On appeal, Antigua successfully contested the application of the commercial activity exception as to certain of Plaintiffs' non-contract claims, arguing that its actions did not cause any "direct effect" in the U.S. The commercial activity exception provides that a foreign state is not immune from suit in the U.S. when, among other circumstances that may trigger the exception, (1) the suit is based on an act outside the U.S. (2) in connection with a commercial activity of the foreign state elsewhere and (3) that act causes a direct effect in the U.S. Antigua argued that its commercial activity caused no "direct effect" in the U.S. and the Fifth Circuit agreed, concluding that the financial loss to American investors involved in Stanford's Ponzi scheme was not an "immediate consequence" of Antigua's actions.
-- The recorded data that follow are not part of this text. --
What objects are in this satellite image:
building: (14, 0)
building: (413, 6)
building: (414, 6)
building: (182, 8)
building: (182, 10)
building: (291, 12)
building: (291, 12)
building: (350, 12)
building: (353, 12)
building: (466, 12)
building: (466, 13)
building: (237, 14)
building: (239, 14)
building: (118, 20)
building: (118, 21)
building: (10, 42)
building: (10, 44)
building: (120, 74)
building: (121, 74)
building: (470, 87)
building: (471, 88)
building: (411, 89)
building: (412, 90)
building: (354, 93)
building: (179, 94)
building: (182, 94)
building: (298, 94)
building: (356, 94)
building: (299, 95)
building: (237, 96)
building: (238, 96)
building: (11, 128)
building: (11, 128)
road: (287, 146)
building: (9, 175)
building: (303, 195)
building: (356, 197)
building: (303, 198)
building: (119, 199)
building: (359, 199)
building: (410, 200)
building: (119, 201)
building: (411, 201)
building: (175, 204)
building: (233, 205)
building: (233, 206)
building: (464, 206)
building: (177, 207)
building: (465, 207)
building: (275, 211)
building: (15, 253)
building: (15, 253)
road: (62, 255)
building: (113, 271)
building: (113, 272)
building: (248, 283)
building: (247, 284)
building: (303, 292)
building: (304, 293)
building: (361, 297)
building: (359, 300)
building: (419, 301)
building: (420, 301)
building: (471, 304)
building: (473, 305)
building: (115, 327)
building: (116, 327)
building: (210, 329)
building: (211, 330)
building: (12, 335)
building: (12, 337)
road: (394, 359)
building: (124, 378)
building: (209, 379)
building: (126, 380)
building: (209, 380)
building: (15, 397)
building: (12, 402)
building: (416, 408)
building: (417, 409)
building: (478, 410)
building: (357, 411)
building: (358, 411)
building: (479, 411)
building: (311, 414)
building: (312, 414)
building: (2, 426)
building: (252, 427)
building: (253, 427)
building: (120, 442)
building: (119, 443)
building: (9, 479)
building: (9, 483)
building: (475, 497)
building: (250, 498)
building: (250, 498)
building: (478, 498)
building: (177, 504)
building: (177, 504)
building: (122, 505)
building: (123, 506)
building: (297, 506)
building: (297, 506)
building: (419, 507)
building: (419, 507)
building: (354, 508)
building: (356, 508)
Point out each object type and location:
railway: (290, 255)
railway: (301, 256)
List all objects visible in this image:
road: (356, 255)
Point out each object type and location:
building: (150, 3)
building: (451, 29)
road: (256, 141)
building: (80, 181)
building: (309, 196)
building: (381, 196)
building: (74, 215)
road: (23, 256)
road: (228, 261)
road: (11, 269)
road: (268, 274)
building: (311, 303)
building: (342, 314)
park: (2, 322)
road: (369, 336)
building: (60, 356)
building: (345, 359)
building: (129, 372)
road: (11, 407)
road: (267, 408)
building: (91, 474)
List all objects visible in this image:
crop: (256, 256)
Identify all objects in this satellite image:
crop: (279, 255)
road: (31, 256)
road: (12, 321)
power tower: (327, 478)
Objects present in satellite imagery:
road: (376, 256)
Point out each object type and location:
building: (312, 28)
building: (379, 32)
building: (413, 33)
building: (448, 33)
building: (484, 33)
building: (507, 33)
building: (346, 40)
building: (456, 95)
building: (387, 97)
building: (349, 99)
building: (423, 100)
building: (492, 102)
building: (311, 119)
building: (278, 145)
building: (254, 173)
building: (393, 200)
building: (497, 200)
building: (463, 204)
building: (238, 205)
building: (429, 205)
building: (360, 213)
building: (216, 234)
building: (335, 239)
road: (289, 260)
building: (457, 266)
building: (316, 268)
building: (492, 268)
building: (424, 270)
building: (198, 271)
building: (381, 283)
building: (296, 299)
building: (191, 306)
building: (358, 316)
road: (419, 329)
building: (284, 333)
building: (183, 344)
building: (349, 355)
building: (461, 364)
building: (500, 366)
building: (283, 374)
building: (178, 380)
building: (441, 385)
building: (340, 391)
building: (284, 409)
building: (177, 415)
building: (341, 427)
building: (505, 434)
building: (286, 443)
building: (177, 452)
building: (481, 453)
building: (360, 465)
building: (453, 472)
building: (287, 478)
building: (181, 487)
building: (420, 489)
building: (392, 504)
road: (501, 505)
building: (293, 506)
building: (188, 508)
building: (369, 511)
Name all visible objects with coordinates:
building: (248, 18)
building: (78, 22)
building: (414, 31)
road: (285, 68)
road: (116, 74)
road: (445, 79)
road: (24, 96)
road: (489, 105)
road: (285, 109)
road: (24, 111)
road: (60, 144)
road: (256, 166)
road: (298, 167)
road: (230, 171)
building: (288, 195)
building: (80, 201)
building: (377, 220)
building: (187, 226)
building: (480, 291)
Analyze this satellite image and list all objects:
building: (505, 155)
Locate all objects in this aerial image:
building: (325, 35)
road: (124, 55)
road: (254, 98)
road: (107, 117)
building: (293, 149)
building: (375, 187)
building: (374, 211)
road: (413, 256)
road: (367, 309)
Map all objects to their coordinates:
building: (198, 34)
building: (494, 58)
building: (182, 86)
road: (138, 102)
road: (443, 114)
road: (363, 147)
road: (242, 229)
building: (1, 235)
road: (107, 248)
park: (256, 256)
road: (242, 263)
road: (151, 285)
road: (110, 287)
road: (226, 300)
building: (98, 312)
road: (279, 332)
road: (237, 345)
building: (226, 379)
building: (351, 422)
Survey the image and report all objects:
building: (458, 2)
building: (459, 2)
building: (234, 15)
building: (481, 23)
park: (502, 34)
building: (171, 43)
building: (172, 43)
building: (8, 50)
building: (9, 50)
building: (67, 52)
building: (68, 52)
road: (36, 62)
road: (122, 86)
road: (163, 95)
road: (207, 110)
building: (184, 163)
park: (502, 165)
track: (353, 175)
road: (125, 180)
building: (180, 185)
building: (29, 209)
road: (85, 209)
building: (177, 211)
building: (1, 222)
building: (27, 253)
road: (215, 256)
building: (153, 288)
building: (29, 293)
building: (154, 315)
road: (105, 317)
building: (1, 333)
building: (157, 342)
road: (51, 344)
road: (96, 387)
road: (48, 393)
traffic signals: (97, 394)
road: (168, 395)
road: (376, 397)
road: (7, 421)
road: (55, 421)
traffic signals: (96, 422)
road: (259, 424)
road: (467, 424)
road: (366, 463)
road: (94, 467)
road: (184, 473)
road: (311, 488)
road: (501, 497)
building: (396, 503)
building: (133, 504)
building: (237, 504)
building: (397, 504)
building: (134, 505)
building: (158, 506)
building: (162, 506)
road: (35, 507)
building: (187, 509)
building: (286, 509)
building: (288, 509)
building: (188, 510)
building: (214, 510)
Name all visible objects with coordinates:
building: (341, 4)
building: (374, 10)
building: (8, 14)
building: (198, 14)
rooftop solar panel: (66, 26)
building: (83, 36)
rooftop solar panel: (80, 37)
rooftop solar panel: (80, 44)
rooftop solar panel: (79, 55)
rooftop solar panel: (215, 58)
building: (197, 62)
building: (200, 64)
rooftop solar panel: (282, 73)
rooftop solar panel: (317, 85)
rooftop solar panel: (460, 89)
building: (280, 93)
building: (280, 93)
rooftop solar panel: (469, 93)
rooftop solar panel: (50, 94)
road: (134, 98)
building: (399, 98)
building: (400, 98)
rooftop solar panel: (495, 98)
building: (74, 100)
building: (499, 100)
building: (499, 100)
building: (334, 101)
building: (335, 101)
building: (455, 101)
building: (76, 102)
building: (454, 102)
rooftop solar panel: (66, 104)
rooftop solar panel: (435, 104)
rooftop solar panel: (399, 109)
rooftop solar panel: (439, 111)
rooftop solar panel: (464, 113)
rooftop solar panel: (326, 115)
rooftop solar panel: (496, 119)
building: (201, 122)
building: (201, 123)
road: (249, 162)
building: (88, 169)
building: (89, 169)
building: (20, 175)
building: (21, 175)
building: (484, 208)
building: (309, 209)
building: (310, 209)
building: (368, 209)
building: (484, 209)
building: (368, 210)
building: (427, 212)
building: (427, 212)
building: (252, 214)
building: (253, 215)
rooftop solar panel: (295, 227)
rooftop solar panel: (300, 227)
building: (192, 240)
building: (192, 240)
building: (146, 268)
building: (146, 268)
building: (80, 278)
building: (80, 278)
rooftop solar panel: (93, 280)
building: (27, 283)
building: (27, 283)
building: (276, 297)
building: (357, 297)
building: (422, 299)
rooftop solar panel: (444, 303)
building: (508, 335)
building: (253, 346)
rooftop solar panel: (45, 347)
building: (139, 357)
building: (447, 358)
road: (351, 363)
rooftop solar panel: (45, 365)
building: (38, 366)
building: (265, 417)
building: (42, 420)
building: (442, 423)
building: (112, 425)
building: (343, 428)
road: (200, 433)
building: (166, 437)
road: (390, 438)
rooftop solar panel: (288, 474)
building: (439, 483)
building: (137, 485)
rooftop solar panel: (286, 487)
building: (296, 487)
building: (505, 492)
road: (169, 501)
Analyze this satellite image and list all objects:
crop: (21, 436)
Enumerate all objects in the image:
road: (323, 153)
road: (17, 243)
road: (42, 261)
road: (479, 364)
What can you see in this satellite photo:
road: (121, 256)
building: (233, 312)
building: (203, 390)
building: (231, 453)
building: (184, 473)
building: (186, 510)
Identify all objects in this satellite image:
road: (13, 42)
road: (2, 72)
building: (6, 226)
Nor was there a direct effect in the U.S. from Antigua's failure to repay loans, a financial loss which was most directly felt by Stanford as the actual lender in those transactions. Accordingly, because the "direct effect" requirement was not satisfied, the Fifth Circuit concluded the FSIA's commercial activity exception did not apply to bring Antigua within the jurisdiction of U.S. courts.

Plaintiffs also argued Antigua waived sovereign immunity in two loan agreements it entered into with Stanford. However, the Fifth Circuit noted that Antigua conceded the application of the commercial activity exception to these breach of contract claims on the loans, and therefore, the contract claims would proceed under the commercial activity exception regardless of any appellate ruling on the waiver exception of the FSIA. Accordingly, the Fifth Circuit declined to address the scope or propriety of the district court's waiver ruling, and remanded the cases for further proceedings.